In an uneven, angry voice, he spoke her name.

“Oh, hello,” she murmured, turning.

Alan did not bother with a greeting. “I just saw Lily Unger in the drugstore. She says you’re leaving town forever this weekend.”

“Mm. Yes,” Delia admitted.

“You never told me.” His tone was harsh, accusing.

“I couldn’t.” She looked at him, smiling softly and regretfully. ‘I promised.”

“Promised whom?” Alan raised his voice.

She did not answer, only continued to smile.

“Promised what?” Now he was almost shouting.

“Not to make waves.” Delia made the gesture of waves with one hand. “Just to slip away, without causing anyone any trouble. I wanted so much to call you, but I was afraid.” She took a swaying step toward him.

“Afraid of what?”

“Everything. Everyone.” She came closer. How frail she looks today, almost ill, he thought suddenly. How wide and silver-pale her eyes are, how thick and dark her lashes. “Lily said, if I told anyone, they’d argue and threaten and try to stop me.”
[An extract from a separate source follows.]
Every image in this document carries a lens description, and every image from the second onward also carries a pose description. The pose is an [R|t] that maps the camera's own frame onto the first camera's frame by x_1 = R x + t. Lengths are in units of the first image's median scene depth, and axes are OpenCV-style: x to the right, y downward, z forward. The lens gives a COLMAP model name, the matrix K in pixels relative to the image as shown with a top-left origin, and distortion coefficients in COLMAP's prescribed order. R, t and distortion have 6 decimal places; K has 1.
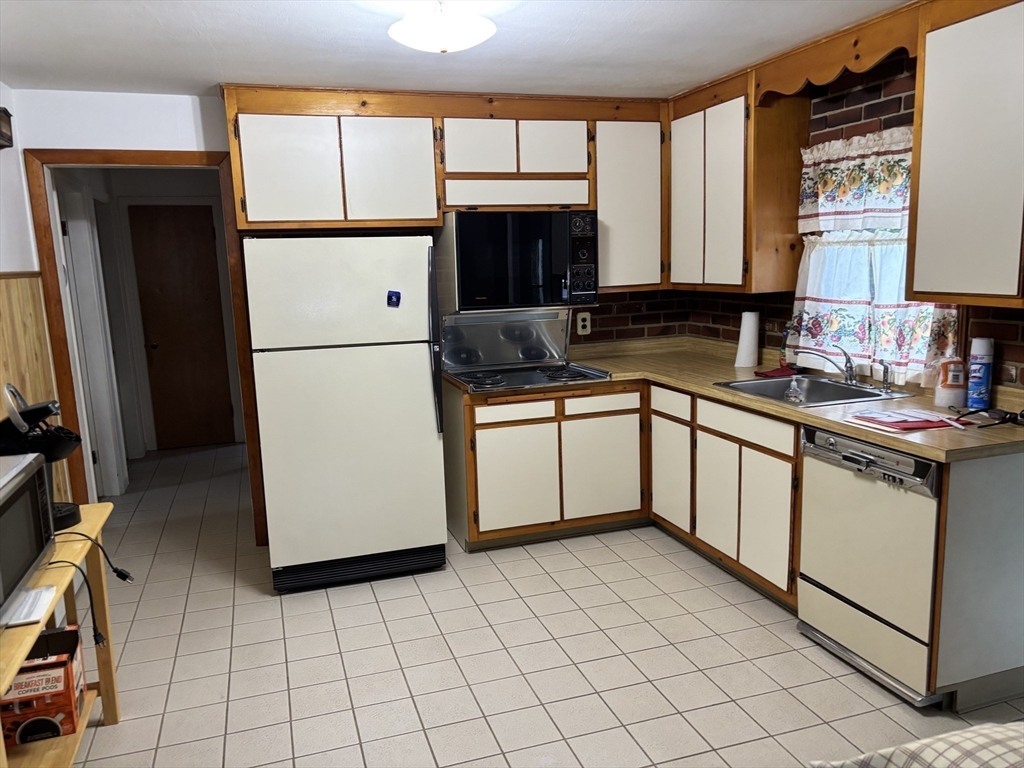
lens RADIAL K [[782.3, 0, 512.0], [0, 782.3, 384.0], [0, 0, 1]] dist [0.053600, -0.049051]
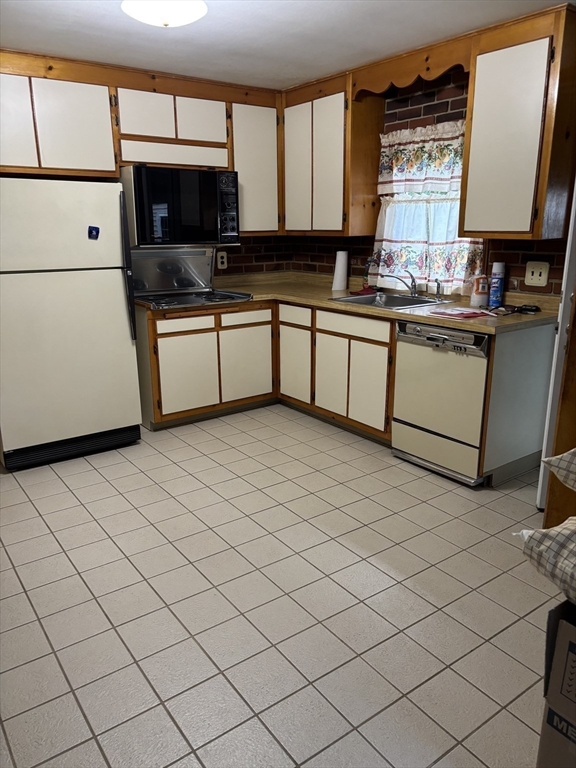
lens RADIAL K [[586.7, 0, 288.0], [0, 586.7, 384.0], [0, 0, 1]] dist [0.053600, -0.049051]
pose [[0.949391, -0.058273, 0.308643, -0.154678], [0.028392, 0.994538, 0.100439, 0.043837], [-0.312811, -0.086593, 0.945860, -0.015685]]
“I wouldn’t—” Alan began, and fell silent, aware that this was what he had been about to do, in any way possible—that he would try even now.

“You don’t really have to leave,” he said, trying to speak calmly, convincingly.

“But I do.” She had reached his side, and gazed up at him, her rosy mouth half open as if for a passionate kiss. “You know how awful it’s been here for me, ever since my reading. I knew what was coming. I asked Henry to explain that there would probably be two or three hundred people. But they wouldn’t listen. Sometimes I think it was deliberate.”

“Yeah,” Alan agreed, realizing that “they” in this context meant Jane.